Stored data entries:
◇ ◇ ◇ ◇ ◇ ◇ ◇

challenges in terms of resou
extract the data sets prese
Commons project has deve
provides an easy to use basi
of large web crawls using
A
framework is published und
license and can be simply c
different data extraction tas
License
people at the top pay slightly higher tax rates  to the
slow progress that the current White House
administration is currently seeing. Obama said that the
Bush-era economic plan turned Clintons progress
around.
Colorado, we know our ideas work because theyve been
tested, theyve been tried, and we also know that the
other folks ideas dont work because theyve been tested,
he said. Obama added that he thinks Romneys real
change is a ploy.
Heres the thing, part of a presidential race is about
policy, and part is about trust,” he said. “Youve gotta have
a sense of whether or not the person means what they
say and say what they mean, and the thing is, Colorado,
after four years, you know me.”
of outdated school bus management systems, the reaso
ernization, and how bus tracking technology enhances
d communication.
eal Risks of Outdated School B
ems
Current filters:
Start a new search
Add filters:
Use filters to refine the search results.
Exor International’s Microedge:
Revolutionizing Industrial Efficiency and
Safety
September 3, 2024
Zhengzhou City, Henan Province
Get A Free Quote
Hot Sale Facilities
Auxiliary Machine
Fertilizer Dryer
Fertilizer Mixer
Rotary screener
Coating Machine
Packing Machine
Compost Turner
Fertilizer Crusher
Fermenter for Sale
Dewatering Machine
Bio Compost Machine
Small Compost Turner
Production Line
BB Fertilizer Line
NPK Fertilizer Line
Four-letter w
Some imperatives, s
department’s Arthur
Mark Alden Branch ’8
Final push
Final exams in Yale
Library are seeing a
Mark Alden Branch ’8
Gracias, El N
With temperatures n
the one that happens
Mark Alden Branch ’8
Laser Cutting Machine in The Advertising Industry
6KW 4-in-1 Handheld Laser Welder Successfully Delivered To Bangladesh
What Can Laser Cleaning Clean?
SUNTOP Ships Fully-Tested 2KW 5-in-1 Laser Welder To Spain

◇ ◇ ◇ ◇ ◇ ◇ ◇

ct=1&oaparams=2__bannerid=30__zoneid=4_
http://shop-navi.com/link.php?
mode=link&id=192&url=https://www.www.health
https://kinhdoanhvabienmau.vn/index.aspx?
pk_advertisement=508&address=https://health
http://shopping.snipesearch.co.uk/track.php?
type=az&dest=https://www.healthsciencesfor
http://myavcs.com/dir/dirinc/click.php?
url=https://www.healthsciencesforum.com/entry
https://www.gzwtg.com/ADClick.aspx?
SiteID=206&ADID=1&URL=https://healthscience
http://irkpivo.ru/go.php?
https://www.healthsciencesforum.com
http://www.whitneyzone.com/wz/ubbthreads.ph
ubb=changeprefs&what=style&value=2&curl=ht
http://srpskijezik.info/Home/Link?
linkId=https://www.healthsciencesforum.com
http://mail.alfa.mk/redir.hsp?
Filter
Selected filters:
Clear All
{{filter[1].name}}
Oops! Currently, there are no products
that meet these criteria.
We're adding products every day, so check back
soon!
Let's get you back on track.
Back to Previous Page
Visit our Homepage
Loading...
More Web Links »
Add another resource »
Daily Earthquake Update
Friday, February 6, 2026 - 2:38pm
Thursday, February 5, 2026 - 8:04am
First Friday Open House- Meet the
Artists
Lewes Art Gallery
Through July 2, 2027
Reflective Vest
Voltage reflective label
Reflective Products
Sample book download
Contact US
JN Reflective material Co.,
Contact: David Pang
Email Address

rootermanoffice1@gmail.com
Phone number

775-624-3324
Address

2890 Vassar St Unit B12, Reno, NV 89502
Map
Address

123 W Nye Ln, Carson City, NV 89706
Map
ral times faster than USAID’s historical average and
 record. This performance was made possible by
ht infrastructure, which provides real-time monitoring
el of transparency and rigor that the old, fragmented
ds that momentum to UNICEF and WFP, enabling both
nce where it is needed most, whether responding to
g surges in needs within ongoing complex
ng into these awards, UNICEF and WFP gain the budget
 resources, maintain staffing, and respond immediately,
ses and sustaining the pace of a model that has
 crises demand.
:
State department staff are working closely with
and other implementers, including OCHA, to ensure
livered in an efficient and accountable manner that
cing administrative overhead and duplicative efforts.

◇ ◇ ◇ ◇ ◇ ◇ ◇

YOUR GOAL: For this exercise, please output exactly the lines above starting at the line with "Bio Compost Machine" and ending at the line with "the one that happens", ends included.

SOLVED PROBLEM:
Bio Compost Machine
Small Compost Turner
Production Line
BB Fertilizer Line
NPK Fertilizer Line
Four-letter w
Some imperatives, s
department’s Arthur
Mark Alden Branch ’8
Final push
Final exams in Yale
Library are seeing a
Mark Alden Branch ’8
Gracias, El N
With temperatures n
the one that happens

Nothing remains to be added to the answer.